Erika Feller, an assistant high commissioner for protection at the UN refugee agency UNHCR, said attention must be paid to the plight of women refugees in countries neighboring Iraq, particularly Syria.

Feller, who recently visited Syria, singled out the resurgence of problems such as "weekend marriages," a euphemism for prostitution.

Families make available young girls for "a traditional marriage ceremony" for the weekend to men who are prepared to pay and "the divorce takes place on Sunday in accordance to traditional practices," she explained.

"So it's not, formally speaking, labelled as prostitution but it is basically survival sex," she told reporters, noting that those involved, particularly single women heading households, had often no other choice to feed their children.

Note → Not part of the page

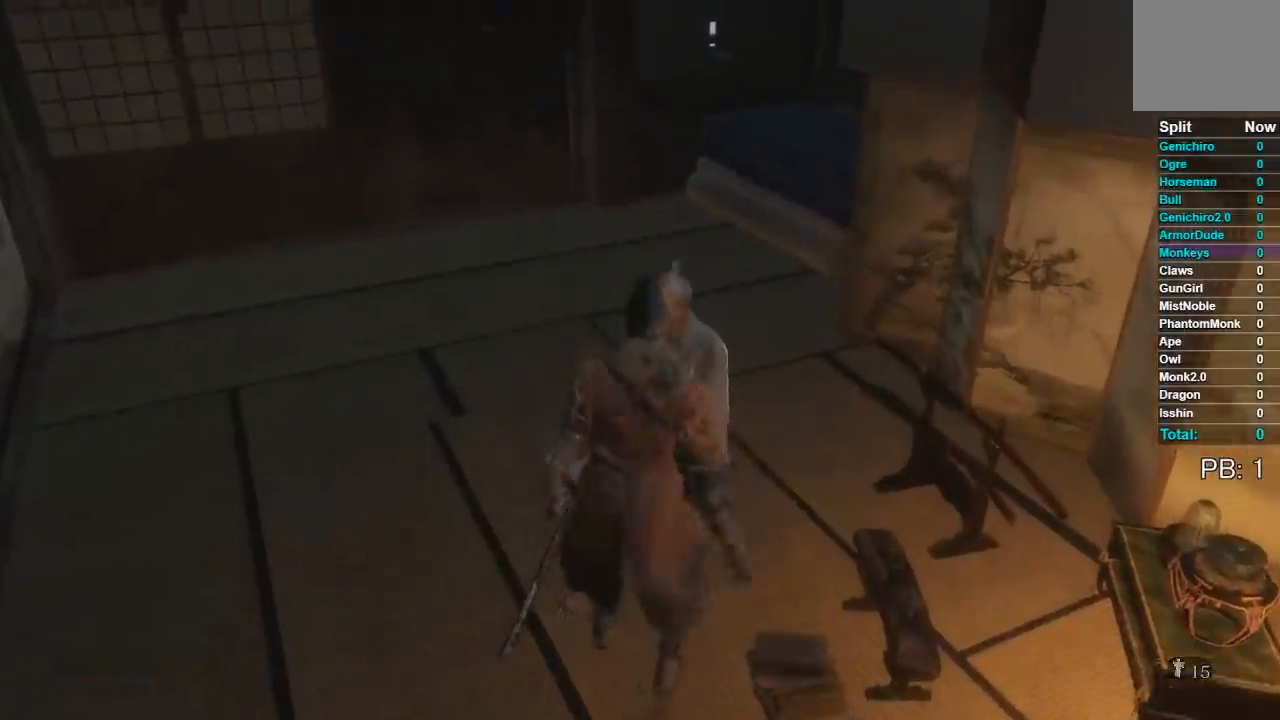
{"dt_ms": 500, "buttons": ["A"], "left_stick": "center", "right_stick": "right", "button_events": [[350, "A", "down"], [383, "R1", "down"], [417, "A", "up"], [500, "A", "down"], [500, "R1", "up"]]}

"Survival sex is an issue which is part of the protection problems we have to address."

More generally, she said Iraqis represented "the biggest refugee problem we have at the current time."

The issue went beyond assistance -- provision of food and other relief aid -- and also involved protection of the refugees who face neglect, harassment and, at times, exploitation, she said.

She pointed out that there were close to 1.4 million Iraqi refugees in Syria, describing them as "a very vulnerable population."

There, the key problem for UNHCR, she noted, is getting access to the refugees and being able to register them so they can qualify for services.

Feller said her agency has only been able to register 200,000 people out of the total population of 1.4 million.

She noted that the problem was no longer "one of reluctance of the government of Syria to allow full access outside Damascus," but instead the issue was "one of capacity."

She said UNHCR was doing its best to boost refugee registration in Syria.

According to UNHCR, 4.2 million Iraqis have fled their country since the US-led invasion of Iraq in March 2003.

The refugee agency, which called the exodus of Iraqis the biggest wave of displacement in the Middle East since 1948, estimates that 750,000 of them have moved to Jordan.

Iraqi refugees have also taken refuge in Lebanon, Egypt and Iran.

Meanwhile Refugees International, a Washington-based advocacy group, urged Washington lead donor efforts to aid to host countries faced with large influxes of Iraqis.

The increased restrictions on Iraqi refugees "are at least partially a response to the lack of support received from the United States and other donor governments, as well as the government of Iraq itself, to lessen the tremendous burden that the host countries are assuming," it said.

It called on Washington to end its diplomatic embargo of Damascus and to immediately appoint an ambassador-level diplomat to be based in Syria.

It also suggested that the United States and other donors earmark bilateral aid to countries sheltering large numbers of Iraqi refugees, either directly or through a trust fund established by the United Nations or the Arab League.

While Syria has been "a very generous country" in accepting Iraqi refugees, Feller noted that other countries are increasingly placing restrictions on their entry.

She stressed "the singular importance of burden-sharing with countries in the region," meaning that the rest of the international community must help resettle those refugees.

Feller also deplored "the high rate of detention of Iraqi asylum-seekers" in Lebanon, which she said was often linked to the security environment.

Many Iraqi refugees were being kept in detention for overstaying their visas there because repatriation to Iraq was not a option for them at this time, she added.

And she drew attention to the plight of refugees, particularly Palestinians, inside Iraq.

Many of those Palestinians, who came to Iraq under the rule of the late Saddam Hussein, face harassment and scorn from the local population for being associated with the former Iraqi dictator.